Last year, when Parquet Courts released “Plant Life,” a song with swirling synths and woozy vocals, it represented the first new original material from the band since 2018’s Wide Awake! Drummer Max Savage admits that making the follow-up to Wide Awake! wasn’t the easiest thing to do.
“There’s always a challenge when you’re making a new record,” he says via phone from his Washington, D.C. home. Parquet Courts perform at 8 p.m. on Wednesday, March 16, at the Agora. “You want to stay true to yourself and your sound. At the same time, your sound has to evolve. We deal with that on every record. This one was no different, but it was really fun. We went about it in a totally different way because we spent so much of the time in the studio improvising. It was a really cool experience.”
The indie rock act recorded part of the album in Brooklyn and part in upstate New York. It also went to Real World Studios in the UK.
“I think we were looking at all of our options,” says Savage when asked about how the group wound up at Peter Gabriel’s Real World Studios. “We wanted to go somewhere far away, so we could be really focused and isolated. The studio is. It’s kind of a compound near the town of Bath, but you feel like you’re separated from society out there.”
Producer Rodaidh McDonald prompted the band on the jam that became “Plant Life.”
“That was one of the first songs we worked on with Roddy, who was our producer for the Brooklyn and New York sessions,” says Savage. “It was a totally different stage than where it is now. It was one of the songs where we went into the room and played for 30 to 45 minutes. We picked the very best moments from that jam to structure the song. We spent the next several weeks adding onto it and adding onto it. Eventually, [singer] Austin [Brown] laid down a really cool vocal part that tied everything together, and we laid a bunch of drums on top of what we already had. That one maybe took the longest, but it was very much worth it.”
That approach bled into the songs that would wind up on the resulting LP, Sympathy for Life, an album that features synths and drum machines as it embraces a dancier vibe.
“We touched the surface with Wide Awake!, which had quite a few dance-y tracks,” says Savage. “We wanted to explore that direction a little more intimately and in more depth. A lot of our improvisation sessions were recorded with synthesizers and electronic equipment and drum machines. As the drummer in the band, I was the operator of the drum machines. There are so many different kinds of drum machines. Some you actively play what you are trying to make it do. There are others that involve more programming, but they’re all fun.
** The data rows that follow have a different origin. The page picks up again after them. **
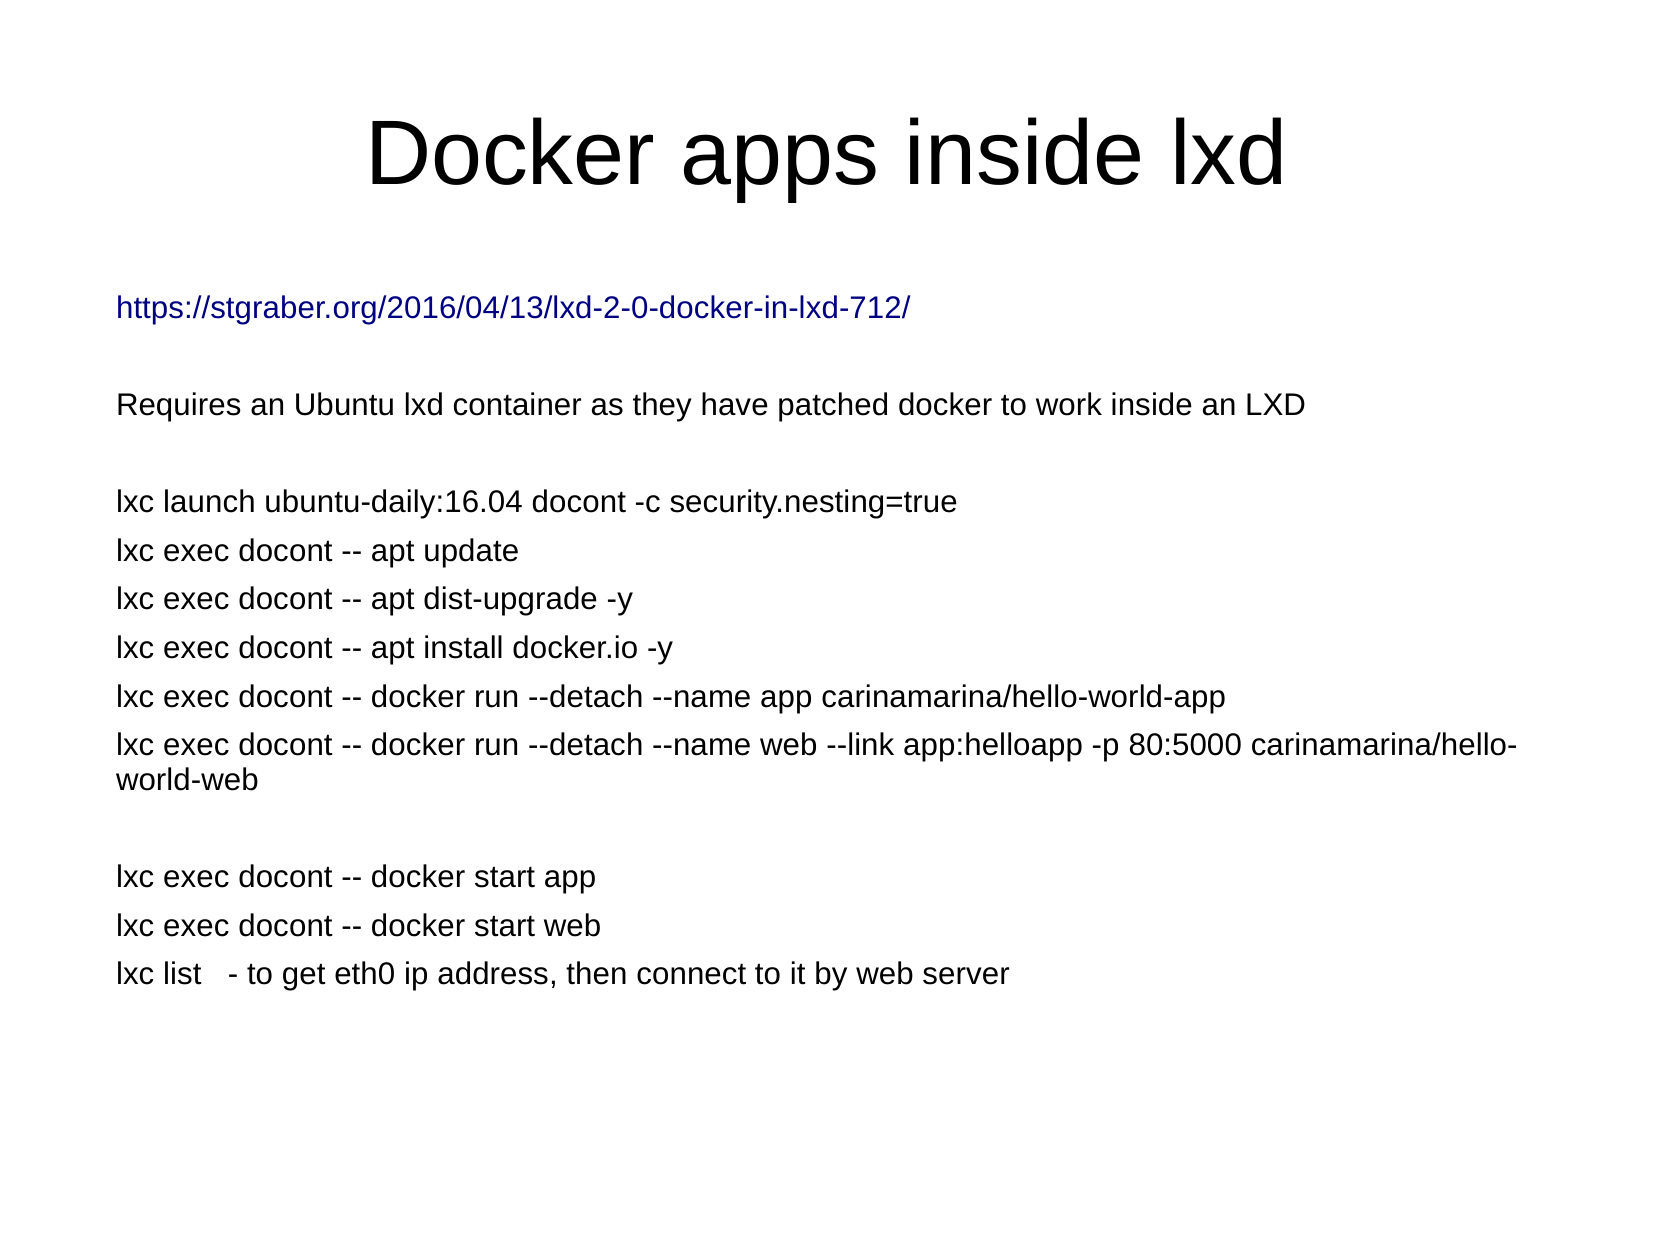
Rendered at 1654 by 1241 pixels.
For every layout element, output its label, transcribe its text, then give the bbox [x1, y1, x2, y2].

list https://stgraber.org/2016/04/13/lxd-2-0-docker-in-lxd-712/ Requires an Ubuntu lxd container as they have patched docker to work inside an LXD lxc launch ubuntu-daily:16.04 docont -c security.nesting=true lxc exec docont -- apt update lxc exec docont -- apt dist-upgrade -y lxc exec docont -- apt install docker.io -y lxc exec docont -- docker run --detach --name app carinamarina/hello-world-app lxc exec docont -- docker run --detach --name web --link app:helloapp -p 80:5000 carinamarina/hello-world-web lxc exec docont -- docker start app lxc exec docont -- docker start web lxc list - to get eth0 ip address, then connect to it by web server [82, 290, 1571, 1010]
title Docker apps inside lxd [82, 49, 1571, 257]
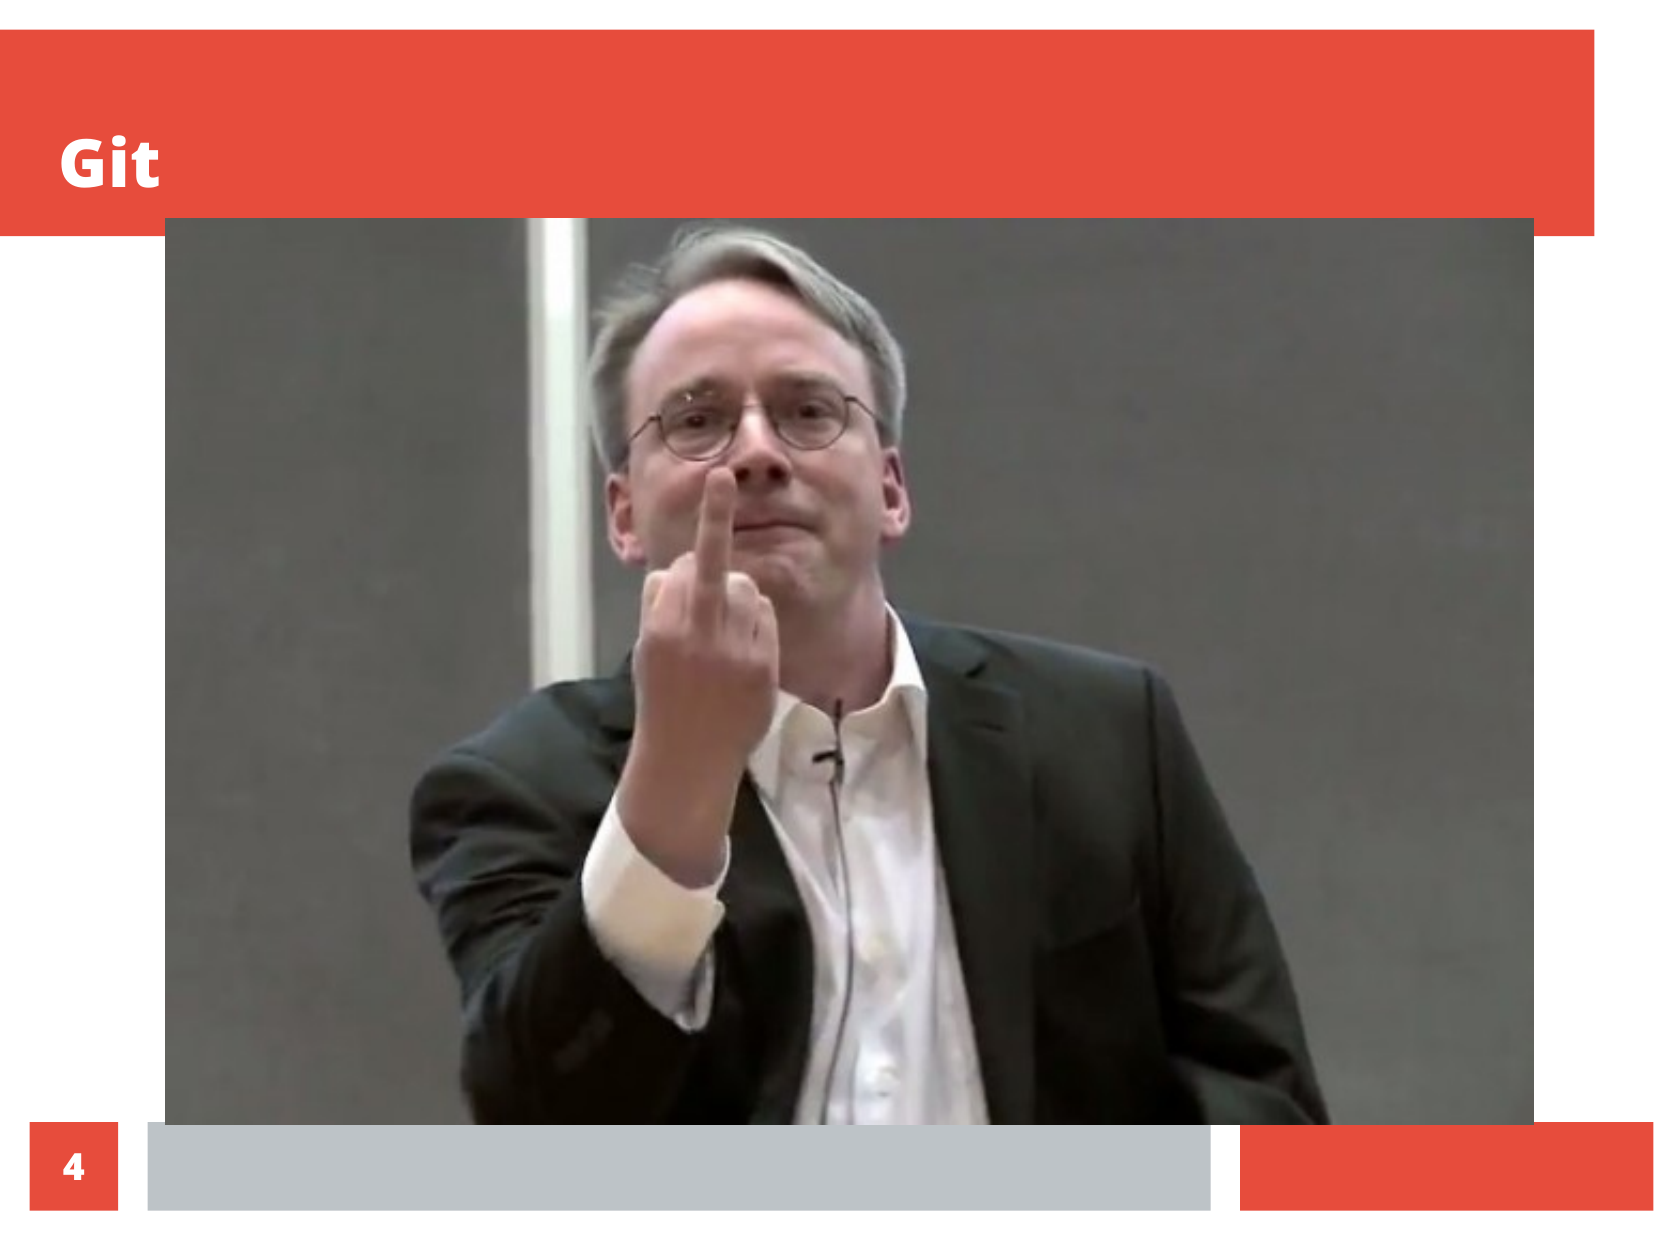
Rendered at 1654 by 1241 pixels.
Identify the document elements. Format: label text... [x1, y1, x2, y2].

picture [165, 218, 1534, 1126]
title Git [59, 59, 1595, 207]
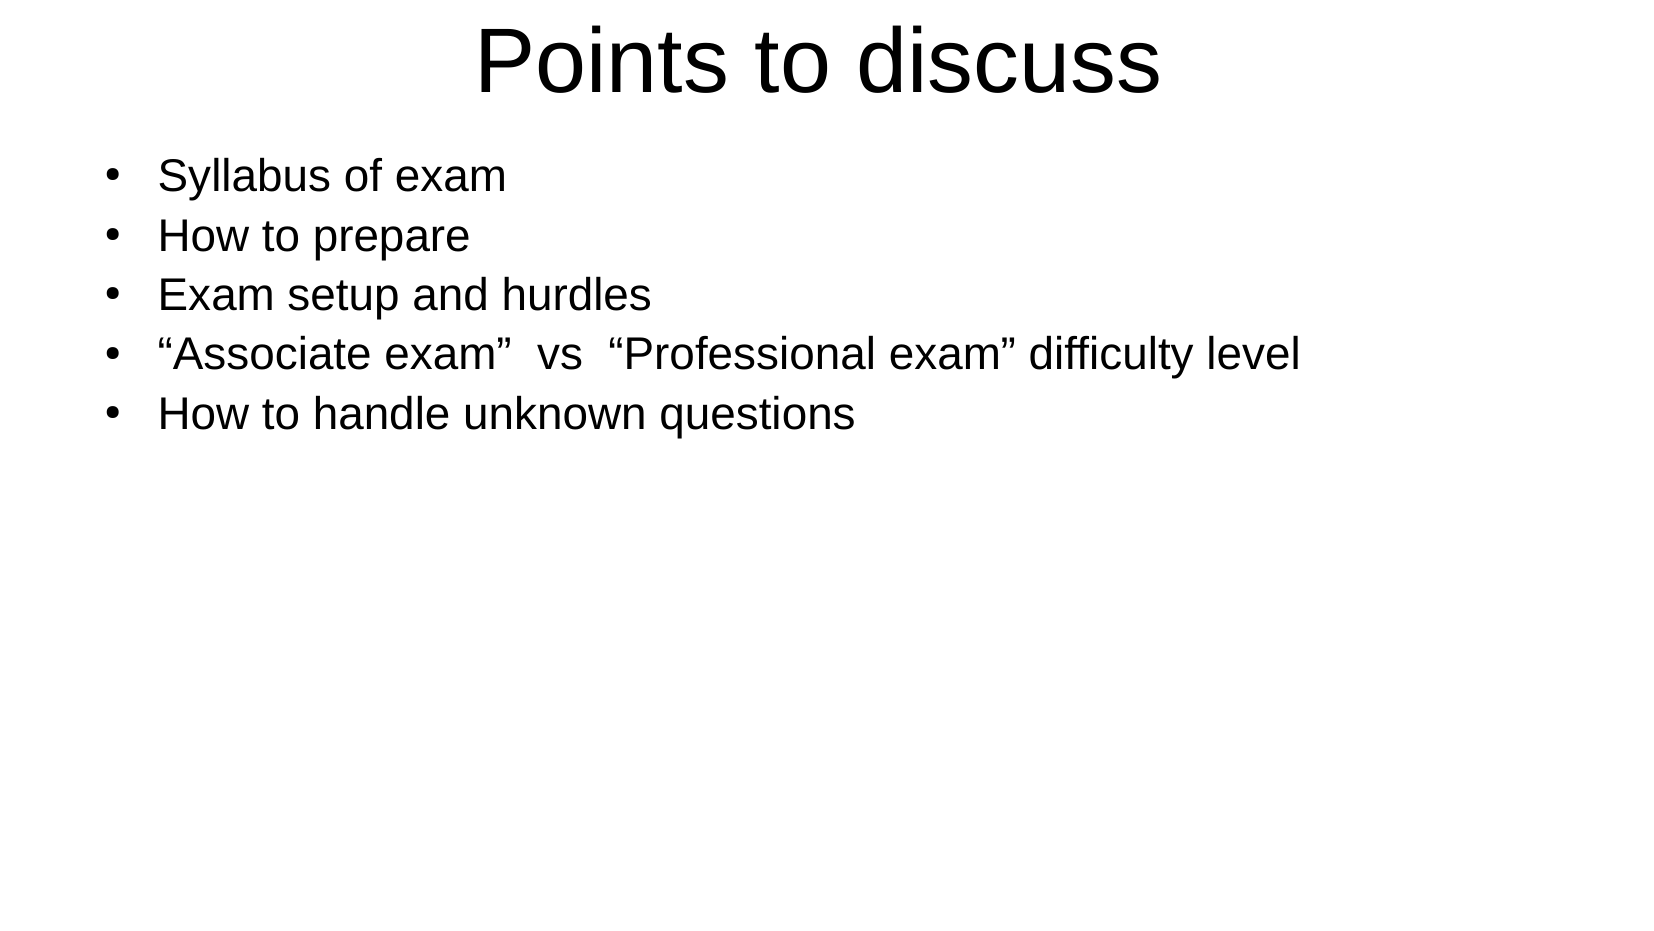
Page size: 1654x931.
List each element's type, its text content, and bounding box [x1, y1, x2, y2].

With its constipated vocals and complex rhythms, “Marathon of Anger” sounds like Talking Heads but also like Parquet Courts as the band artfully works one of its biggest influences into the mix.
“We love the Talking Heads,” says Savage. “With every record, there’s a particular song that everyone says sounds like Talking Heads. Everyone in the band is a fan. They’re big influences on us. ‘Marathon of Anger’ was one of the songs that we did a lot of work on during quarantine. We were apart from each other for a lot of it. The core came from one of the longest jams we did. We were in there for like an hour. We played with synthesizers and drum machines. There was one part of that hour-long jam that we really liked and that became the foundation of the song.”
Savage says he’s looking forward to playing what he calls “catch up” as the group finally embarks on a lengthy tour in support of Sympathy for Life. The group played a handful of shows last year in support of the album but never fully toured like it normally would.
“At first, it was surreal to get back to it after almost two years of hiatus,” says Savage about last year’s shows. “It was hard to believe it was happening again, but it was like getting back on a bicycle. It felt really good and natural. It was so fun to play music with the group again.”